### Your objective
Render every line of the items below as a Markdown table with the columns Row and Line. Number the rows and leave out blank lines.

[Supplied information Boundary: Start]

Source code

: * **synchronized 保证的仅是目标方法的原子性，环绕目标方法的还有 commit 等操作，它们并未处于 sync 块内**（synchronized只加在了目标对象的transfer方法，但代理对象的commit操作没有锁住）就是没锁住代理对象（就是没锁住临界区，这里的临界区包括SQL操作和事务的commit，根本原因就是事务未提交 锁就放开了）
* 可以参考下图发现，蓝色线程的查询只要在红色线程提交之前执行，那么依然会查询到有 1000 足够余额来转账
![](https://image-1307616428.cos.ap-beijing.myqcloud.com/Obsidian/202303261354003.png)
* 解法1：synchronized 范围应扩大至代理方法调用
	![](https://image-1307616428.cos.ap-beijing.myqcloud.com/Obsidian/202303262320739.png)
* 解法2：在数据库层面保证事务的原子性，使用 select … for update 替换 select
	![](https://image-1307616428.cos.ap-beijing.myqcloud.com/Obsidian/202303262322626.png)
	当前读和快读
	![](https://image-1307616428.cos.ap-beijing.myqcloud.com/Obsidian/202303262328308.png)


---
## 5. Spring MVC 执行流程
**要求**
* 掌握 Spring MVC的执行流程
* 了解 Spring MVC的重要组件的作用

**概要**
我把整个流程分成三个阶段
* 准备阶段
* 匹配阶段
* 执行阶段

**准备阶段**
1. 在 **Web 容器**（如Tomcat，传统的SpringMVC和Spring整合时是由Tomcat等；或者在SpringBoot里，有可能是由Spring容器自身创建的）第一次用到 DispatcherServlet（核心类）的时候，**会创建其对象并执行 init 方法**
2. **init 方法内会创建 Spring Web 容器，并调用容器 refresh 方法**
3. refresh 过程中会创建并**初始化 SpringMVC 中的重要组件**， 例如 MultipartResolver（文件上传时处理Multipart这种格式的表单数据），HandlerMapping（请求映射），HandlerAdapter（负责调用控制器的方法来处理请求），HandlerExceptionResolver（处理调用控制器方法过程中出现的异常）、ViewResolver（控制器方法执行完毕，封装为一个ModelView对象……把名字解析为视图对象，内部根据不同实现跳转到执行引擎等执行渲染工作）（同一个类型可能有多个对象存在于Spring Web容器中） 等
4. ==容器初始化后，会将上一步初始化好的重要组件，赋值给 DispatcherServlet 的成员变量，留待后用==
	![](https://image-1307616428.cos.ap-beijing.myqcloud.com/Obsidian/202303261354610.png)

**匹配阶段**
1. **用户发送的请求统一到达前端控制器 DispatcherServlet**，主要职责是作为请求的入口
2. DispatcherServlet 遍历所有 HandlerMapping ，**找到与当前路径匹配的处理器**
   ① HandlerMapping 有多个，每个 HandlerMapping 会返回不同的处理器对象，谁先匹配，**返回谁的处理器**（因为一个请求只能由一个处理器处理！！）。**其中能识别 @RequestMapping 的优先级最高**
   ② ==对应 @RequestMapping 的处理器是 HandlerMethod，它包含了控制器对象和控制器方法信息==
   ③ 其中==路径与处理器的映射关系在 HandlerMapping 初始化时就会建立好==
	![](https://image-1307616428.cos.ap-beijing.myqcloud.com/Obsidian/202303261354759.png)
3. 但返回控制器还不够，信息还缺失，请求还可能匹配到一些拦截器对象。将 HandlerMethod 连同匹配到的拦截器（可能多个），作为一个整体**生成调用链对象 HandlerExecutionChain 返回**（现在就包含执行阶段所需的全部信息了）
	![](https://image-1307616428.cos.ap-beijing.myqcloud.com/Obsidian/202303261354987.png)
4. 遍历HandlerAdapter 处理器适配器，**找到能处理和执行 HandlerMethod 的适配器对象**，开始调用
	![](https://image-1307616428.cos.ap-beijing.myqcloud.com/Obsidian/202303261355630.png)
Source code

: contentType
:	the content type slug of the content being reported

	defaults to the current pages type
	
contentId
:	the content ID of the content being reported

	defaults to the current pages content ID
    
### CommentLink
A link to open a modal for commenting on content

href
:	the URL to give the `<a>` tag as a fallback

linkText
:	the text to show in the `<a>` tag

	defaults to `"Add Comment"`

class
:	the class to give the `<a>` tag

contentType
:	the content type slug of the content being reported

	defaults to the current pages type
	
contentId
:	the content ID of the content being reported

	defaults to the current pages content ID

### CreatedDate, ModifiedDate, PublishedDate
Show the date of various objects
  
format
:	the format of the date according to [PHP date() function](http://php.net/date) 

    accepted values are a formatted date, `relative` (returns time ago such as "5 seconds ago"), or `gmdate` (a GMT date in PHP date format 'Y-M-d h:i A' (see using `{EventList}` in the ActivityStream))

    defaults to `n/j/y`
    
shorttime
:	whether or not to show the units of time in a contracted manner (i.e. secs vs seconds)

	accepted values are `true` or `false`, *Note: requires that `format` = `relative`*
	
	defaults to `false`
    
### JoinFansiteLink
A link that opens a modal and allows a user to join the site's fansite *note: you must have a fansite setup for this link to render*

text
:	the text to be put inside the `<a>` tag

[Supplied information Boundary: End]

### Output for this task
| Row | Line |
|---|---|
| 1 | Source code |
| 2 | : * **synchronized 保证的仅是目标方法的原子性，环绕目标方法的还有 commit 等操作，它们并未处于 sync 块内**（synchronized只加在了目标对象的transfer方法，但代理对象的commit操作没有锁住）就是没锁住代理对象（就是没锁住临界区，这里的临界区包括SQL操作和事务的commit，根本原因就是事务未提交 锁就放开了） |
| 3 | * 可以参考下图发现，蓝色线程的查询只要在红色线程提交之前执行，那么依然会查询到有 1000 足够余额来转账 |
| 4 | ![](https://image-1307616428.cos.ap-beijing.myqcloud.com/Obsidian/202303261354003.png) |
| 5 | * 解法1：synchronized 范围应扩大至代理方法调用 |
| 6 | 	![](https://image-1307616428.cos.ap-beijing.myqcloud.com/Obsidian/202303262320739.png) |
| 7 | * 解法2：在数据库层面保证事务的原子性，使用 select … for update 替换 select |
| 8 | 	![](https://image-1307616428.cos.ap-beijing.myqcloud.com/Obsidian/202303262322626.png) |
| 9 | 	当前读和快读 |
| 10 | 	![](https://image-1307616428.cos.ap-beijing.myqcloud.com/Obsidian/202303262328308.png) |
| 11 | --- |
| 12 | ## 5. Spring MVC 执行流程 |
| 13 | **要求** |
| 14 | * 掌握 Spring MVC的执行流程 |
| 15 | * 了解 Spring MVC的重要组件的作用 |
| 16 | **概要** |
| 17 | 我把整个流程分成三个阶段 |
| 18 | * 准备阶段 |
| 19 | * 匹配阶段 |
| 20 | * 执行阶段 |
| 21 | **准备阶段** |
| 22 | 1. 在 **Web 容器**（如Tomcat，传统的SpringMVC和Spring整合时是由Tomcat等；或者在SpringBoot里，有可能是由Spring容器自身创建的）第一次用到 DispatcherServlet（核心类）的时候，**会创建其对象并执行 init 方法** |
| 23 | 2. **init 方法内会创建 Spring Web 容器，并调用容器 refresh 方法** |
| 24 | 3. refresh 过程中会创建并**初始化 SpringMVC 中的重要组件**， 例如 MultipartResolver（文件上传时处理Multipart这种格式的表单数据），HandlerMapping（请求映射），HandlerAdapter（负责调用控制器的方法来处理请求），HandlerExceptionResolver（处理调用控制器方法过程中出现的异常）、ViewResolver（控制器方法执行完毕，封装为一个ModelView对象……把名字解析为视图对象，内部根据不同实现跳转到执行引擎等执行渲染工作）（同一个类型可能有多个对象存在于Spring Web容器中） 等 |
| 25 | 4. ==容器初始化后，会将上一步初始化好的重要组件，赋值给 DispatcherServlet 的成员变量，留待后用== |
| 26 | 	![](https://image-1307616428.cos.ap-beijing.myqcloud.com/Obsidian/202303261354610.png) |
| 27 | **匹配阶段** |
| 28 | 1. **用户发送的请求统一到达前端控制器 DispatcherServlet**，主要职责是作为请求的入口 |
| 29 | 2. DispatcherServlet 遍历所有 HandlerMapping ，**找到与当前路径匹配的处理器** |
| 30 |    ① HandlerMapping 有多个，每个 HandlerMapping 会返回不同的处理器对象，谁先匹配，**返回谁的处理器**（因为一个请求只能由一个处理器处理！！）。**其中能识别 @RequestMapping 的优先级最高** |
| 31 |    ② ==对应 @RequestMapping 的处理器是 HandlerMethod，它包含了控制器对象和控制器方法信息== |
| 32 |    ③ 其中==路径与处理器的映射关系在 HandlerMapping 初始化时就会建立好== |
| 33 | 	![](https://image-1307616428.cos.ap-beijing.myqcloud.com/Obsidian/202303261354759.png) |
| 34 | 3. 但返回控制器还不够，信息还缺失，请求还可能匹配到一些拦截器对象。将 HandlerMethod 连同匹配到的拦截器（可能多个），作为一个整体**生成调用链对象 HandlerExecutionChain 返回**（现在就包含执行阶段所需的全部信息了） |
| 35 | 	![](https://image-1307616428.cos.ap-beijing.myqcloud.com/Obsidian/202303261354987.png) |
| 36 | 4. 遍历HandlerAdapter 处理器适配器，**找到能处理和执行 HandlerMethod 的适配器对象**，开始调用 |
| 37 | 	![](https://image-1307616428.cos.ap-beijing.myqcloud.com/Obsidian/202303261355630.png) |
| 38 | Source code |
| 39 | : contentType |
| 40 | :	the content type slug of the content being reported |
| 41 | 	defaults to the current pages type |
| 42 | contentId |
| 43 | :	the content ID of the content being reported |
| 44 | 	defaults to the current pages content ID |
| 45 | ### CommentLink |
| 46 | A link to open a modal for commenting on content |
| 47 | href |
| 48 | :	the URL to give the `<a>` tag as a fallback |
| 49 | linkText |
| 50 | :	the text to show in the `<a>` tag |
| 51 | 	defaults to `"Add Comment"` |
| 52 | class |
| 53 | :	the class to give the `<a>` tag |
| 54 | contentType |
| 55 | :	the content type slug of the content being reported |
| 56 | 	defaults to the current pages type |
| 57 | contentId |
| 58 | :	the content ID of the content being reported |
| 59 | 	defaults to the current pages content ID |
| 60 | ### CreatedDate, ModifiedDate, PublishedDate |
| 61 | Show the date of various objects |
| 62 | format |
| 63 | :	the format of the date according to [PHP date() function](http://php.net/date)  |
| 64 |     accepted values are a formatted date, `relative` (returns time ago such as "5 seconds ago"), or `gmdate` (a GMT date in PHP date format 'Y-M-d h:i A' (see using `{EventList}` in the ActivityStream)) |
| 65 |     defaults to `n/j/y` |
| 66 | shorttime |
| 67 | :	whether or not to show the units of time in a contracted manner (i.e. secs vs seconds) |
| 68 | 	accepted values are `true` or `false`, *Note: requires that `format` = `relative`* |
| 69 | 	defaults to `false` |
| 70 | ### JoinFansiteLink |
| 71 | A link that opens a modal and allows a user to join the site's fansite *note: you must have a fansite setup for this link to render* |
| 72 | text |
| 73 | :	the text to be put inside the `<a>` tag |